Working from the Attic skolia of Athenaeus (PMG 884-908, Ath. 15.691c-696a), I begin with an admittedly imprecise but nonetheless useful preliminary definition of skolia as short songs in aeolic meter that address gnomic themes. As I show in the rest of the paper, however, this definition cannot explain fully the nature of the skolion game: the widespread folk etymology of skolion from δύσκολος (“difficult,” at Schol. Pl. Gorg. 451e and Ath. 15.693f.-694c) alone points to something more complicated and challenging than simply short aeolic couplets. Indeed, the difficulty of this the skolion game, as alluded to by so many of the testimonia, seems to lie in the clever and extemporaneous joining of new lines onto the skolion setup that a player received from his fellow symposiast.

Building upon recent, innovative approaches to the study of skolia (Collins 2004, Yatromanolakis 2009), I read several ancient testimonia against the definition I have derived from the Attic skolia in order to resolve the seemingly contradictory descriptions of these poems as both difficult and easy, sung by everyone but also only the wisest men, short but yet long enough to be passed crookedly (σκολιῶς) around the room. In the absence of direct evidence, I draw upon material from Aristophanes’ Wasps, literary depictions of symposia (Plato’s Symposium and Plutarch’s Septem Sapientium Convivium) and lyric fragments (PMG 909, Archilochus fr. 2, 172, 174-177, and select comparanda from Theognis and Alcaeus) to support a new model of the skolion game in which participants attempted to combine lines that had some point of contact (either metrical or thematic) with the preceding line, but which could come from different songs, be in a different meters, or even consist of original compositions. There was another time during the symposium for simply reciting the next line of a well-known song, as outlined by Athenaeus and others; in the skolion game, however, the goal was rather to redirect the song to one’s own desired end (whether political commentary, social commentary, or a humorous insult at the expense of a fellow symposiast).

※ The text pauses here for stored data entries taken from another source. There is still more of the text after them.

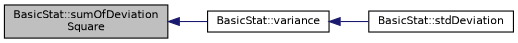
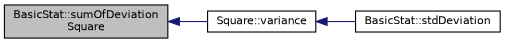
  digraph {
    rankdir=LR
    node [color=black fillcolor=white fontname=Helvetica fontsize=10 shape=record style=filled]
    edge [color=midnightblue dir=back fontname=Helvetica fontsize=10 labelfontname=Helvetica labelfontsize=10 style=solid]
    n1 [fillcolor=grey75 fontcolor=black height=0.2 label="BasicStat::sumOfDeviation\lSquare" width=0.4]
-   n2 [height=0.2 label="BasicStat::variance" width=0.4]
+   n2 [height=0.2 label="Square::variance" width=0.4]
    n3 [height=0.2 label="BasicStat::stdDeviation" width=0.4]
    n1 -> n2
    n2 -> n3
  }
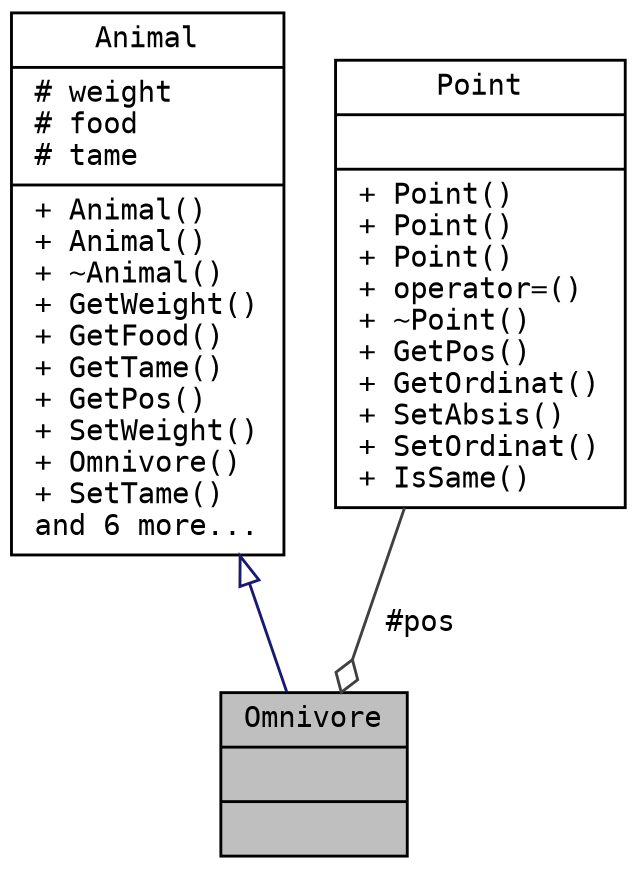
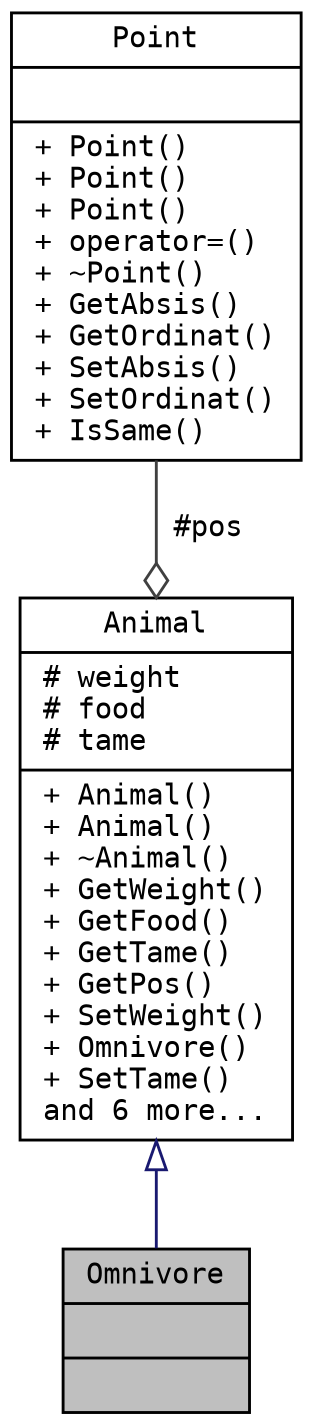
  digraph {
    fontname="DejaVu Sans Mono"
    node [color=black fillcolor=white fontname="DejaVu Sans Mono" fontsize=10 shape=record style=filled]
    edge [fontname="DejaVu Sans Mono" fontsize=10 labelfontname=Helvetica labelfontsize=10 style=solid]
    n1 [fillcolor=grey75 fontcolor=black height=0.2 label="{Omnivore\n||}" width=0.4]
    n2 [height=0.2 label="{Animal\n|# weight\l# food\l# tame\l|+ Animal()\l+ Animal()\l+ ~Animal()\l+ GetWeight()\l+ GetFood()\l+ GetTame()\l+ GetPos()\l+ SetWeight()\l+ Omnivore()\l+ SetTame()\land 6 more...\l}" width=0.4]
-   n3 [height=0.2 label="{Point\n||+ Point()\l+ Point()\l+ Point()\l+ operator=()\l+ ~Point()\l+ GetPos()\l+ GetOrdinat()\l+ SetAbsis()\l+ SetOrdinat()\l+ IsSame()\l}" width=0.4]
+   n3 [height=0.2 label="{Point\n||+ Point()\l+ Point()\l+ Point()\l+ operator=()\l+ ~Point()\l+ GetAbsis()\l+ GetOrdinat()\l+ SetAbsis()\l+ SetOrdinat()\l+ IsSame()\l}" width=0.4]
    n2 -> n1 [arrowtail=onormal color=midnightblue dir=back]
-   n3 -> n1 [arrowhead=odiamond color=grey25 label=" #pos"]
+   n3 -> n2 [arrowhead=odiamond color=grey25 label=" #pos"]
  }
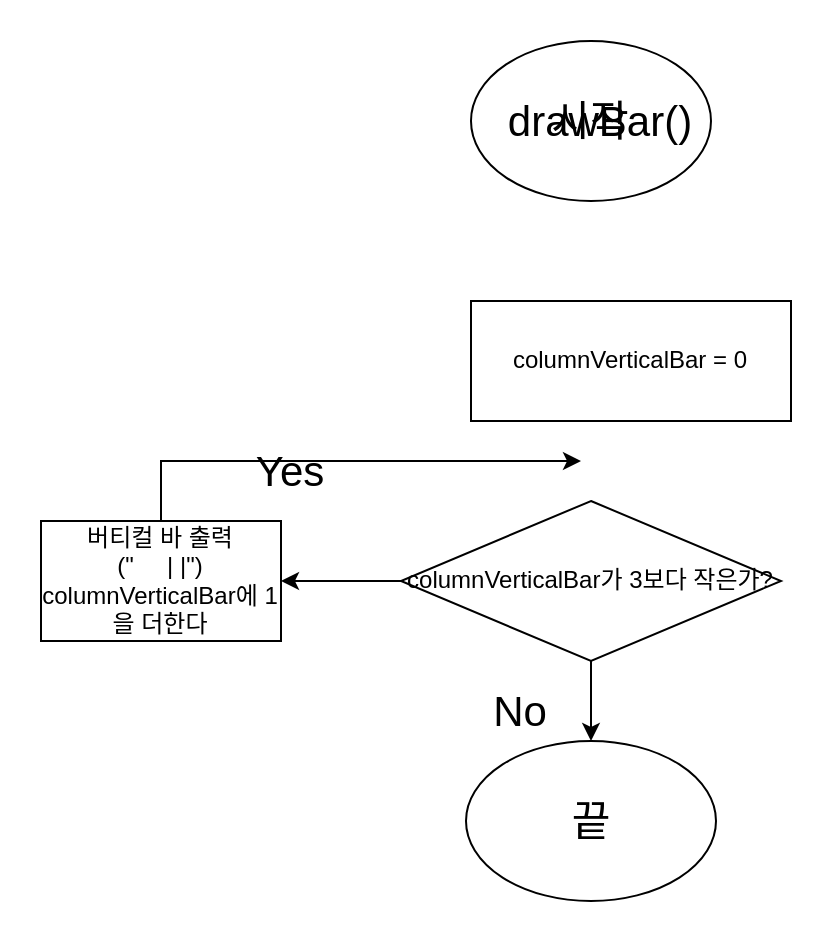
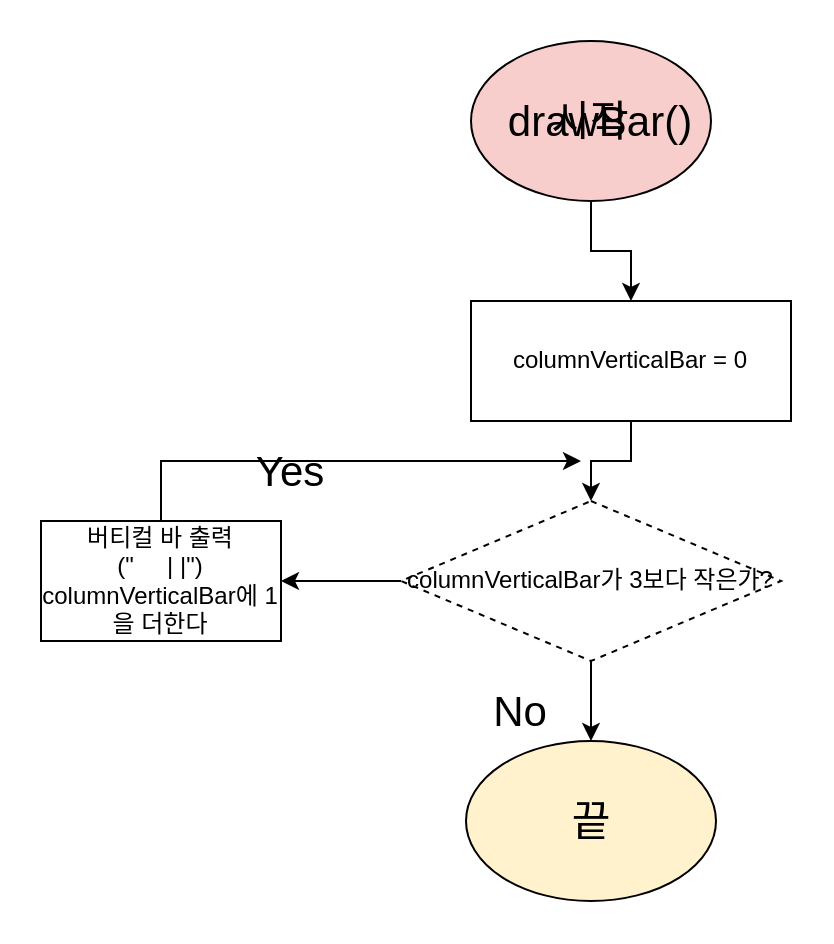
  <mxCell id="0" />
  <mxCell id="1" parent="0" />
- <mxCell id="3" value="&lt;span style=&quot;font-size: 21px;&quot;&gt;시작&lt;/span&gt;" style="ellipse;whiteSpace=wrap;html=1;" vertex="1" parent="1"><mxGeometry x="235" y="20" width="120" height="80" as="geometry" /></mxCell>
+ <mxCell id="2" value="" style="edgeStyle=orthogonalEdgeStyle;rounded=0;orthogonalLoop=1;jettySize=auto;html=1;fontSize=21;" edge="1" parent="1" source="3" target="5"><mxGeometry relative="1" as="geometry" /></mxCell>
+ <mxCell id="3" value="&lt;span style=&quot;font-size: 21px;&quot;&gt;시작&lt;/span&gt;" style="ellipse;whiteSpace=wrap;html=1;fillColor=#f8cecc;" vertex="1" parent="1"><mxGeometry x="235" y="20" width="120" height="80" as="geometry" /></mxCell>
+ <mxCell id="4" value="" style="edgeStyle=orthogonalEdgeStyle;rounded=0;orthogonalLoop=1;jettySize=auto;html=1;fontSize=21;" edge="1" parent="1" source="5" target="9"><mxGeometry relative="1" as="geometry" /></mxCell>
  <mxCell id="5" value="columnVerticalBar = 0" style="rounded=0;whiteSpace=wrap;html=1;fontSize=12;" vertex="1" parent="1"><mxGeometry x="235" y="150" width="160" height="60" as="geometry" /></mxCell>
  <mxCell id="6" value="버티컬 바 출력 &lt;br&gt;(&quot; &amp;nbsp; &amp;nbsp; | |&quot;)&lt;br&gt;columnVerticalBar에 1을 더한다" style="rounded=0;whiteSpace=wrap;html=1;fontSize=12;" vertex="1" parent="1"><mxGeometry x="20" y="260" width="120" height="60" as="geometry" /></mxCell>
  <mxCell id="7" value="" style="edgeStyle=orthogonalEdgeStyle;rounded=0;orthogonalLoop=1;jettySize=auto;html=1;fontSize=21;" edge="1" parent="1" source="9" target="6"><mxGeometry relative="1" as="geometry" /></mxCell>
  <mxCell id="8" value="" style="edgeStyle=orthogonalEdgeStyle;rounded=0;orthogonalLoop=1;jettySize=auto;html=1;fontSize=21;" edge="1" parent="1" source="9"><mxGeometry relative="1" as="geometry"><mxPoint x="295" y="370" as="targetPoint" /></mxGeometry></mxCell>
- <mxCell id="9" value="columnVerticalBar가 3보다 작은가?" style="rhombus;whiteSpace=wrap;html=1;fontSize=12;" vertex="1" parent="1"><mxGeometry x="200" y="250" width="190" height="80" as="geometry" /></mxCell>
+ <mxCell id="9" value="columnVerticalBar가 3보다 작은가?" style="rhombus;whiteSpace=wrap;html=1;fontSize=12;dashed=1;" vertex="1" parent="1"><mxGeometry x="200" y="250" width="190" height="80" as="geometry" /></mxCell>
  <mxCell id="10" value="Yes" style="text;strokeColor=none;align=center;fillColor=none;html=1;verticalAlign=middle;whiteSpace=wrap;rounded=0;fontSize=21;" vertex="1" parent="1"><mxGeometry x="115" y="220" width="60" height="30" as="geometry" /></mxCell>
  <mxCell id="11" value="" style="endArrow=none;html=1;rounded=0;fontSize=21;" edge="1" parent="1"><mxGeometry width="50" height="50" relative="1" as="geometry"><mxPoint x="80" y="260" as="sourcePoint" /><mxPoint x="130" y="230" as="targetPoint" /><Array as="points"><mxPoint x="80" y="230" /><mxPoint x="100" y="230" /></Array></mxGeometry></mxCell>
  <mxCell id="12" value="" style="endArrow=classic;html=1;rounded=0;fontSize=21;" edge="1" parent="1"><mxGeometry width="50" height="50" relative="1" as="geometry"><mxPoint x="130" y="230" as="sourcePoint" /><mxPoint x="290" y="230" as="targetPoint" /></mxGeometry></mxCell>
  <mxCell id="13" value="No" style="text;strokeColor=none;align=center;fillColor=none;html=1;verticalAlign=middle;whiteSpace=wrap;rounded=0;fontSize=21;" vertex="1" parent="1"><mxGeometry x="230" y="340" width="60" height="30" as="geometry" /></mxCell>
- <mxCell id="14" value="&lt;span style=&quot;font-size: 21px;&quot;&gt;끝&lt;/span&gt;" style="ellipse;whiteSpace=wrap;html=1;" vertex="1" parent="1"><mxGeometry x="232.5" y="370" width="125" height="80" as="geometry" /></mxCell>
+ <mxCell id="14" value="&lt;span style=&quot;font-size: 21px;&quot;&gt;끝&lt;/span&gt;" style="ellipse;whiteSpace=wrap;html=1;fillColor=#fff2cc;" vertex="1" parent="1"><mxGeometry x="232.5" y="370" width="125" height="80" as="geometry" /></mxCell>
  <mxCell id="15" value="drawBar()" style="text;strokeColor=none;align=center;fillColor=none;html=1;verticalAlign=middle;whiteSpace=wrap;rounded=0;fontSize=21;" vertex="1" parent="1"><mxGeometry x="270" y="45" width="60" height="30" as="geometry" /></mxCell>
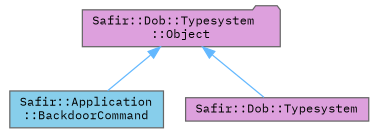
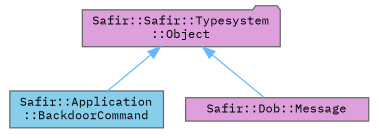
  digraph {
    fontname="IBM Plex Mono"
    node [color=gray40 fillcolor=plum fontname="IBM Plex Mono" fontsize=10 shape=box style=filled]
    edge [color=steelblue1 dir=back fontname="IBM Plex Mono" fontsize=10 labelfontname=Helvetica labelfontsize=10 style=solid]
    n1 [fillcolor=skyblue fontcolor=black height=0.2 label="Safir::Application\l::BackdoorCommand" width=0.4]
-   n2 [height=0.2 label="Safir::Dob::Typesystem" width=0.4]
-   n3 [height=0.2 label="Safir::Dob::Typesystem\l::Object" shape=folder width=0.4]
+   n2 [height=0.2 label="Safir::Dob::Message" width=0.4]
+   n3 [height=0.2 label="Safir::Safir::Typesystem\l::Object" shape=folder width=0.4]
    n3 -> n1
    n3 -> n2
  }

Rather than a definitive catalog of the available skolia, then, I suggest that Athenaeus’ Attic skolia need to be viewed as traditional exempla in a genre composed of a fluid set of songs that could accommodate variations and adaptations. These skolia could be employed to start a round of skoliastic competition, but the skolion game could draw upon lines from a variety of genres and meters, including lines that were improvised on the spot. In this model, the traditional skolia serve only as “cues” for the poetic play of symposiasts and jumping-off points for a much richer and intergeneric style of symposiastic play. This approach erodes many of the seemingly firm divisions between lyric genres and allows for a reevaluation of the relationship among these genres. It requires a somewhat broader conception of what constitutes a skolion – and a far broader conception of what the skolion game entailed.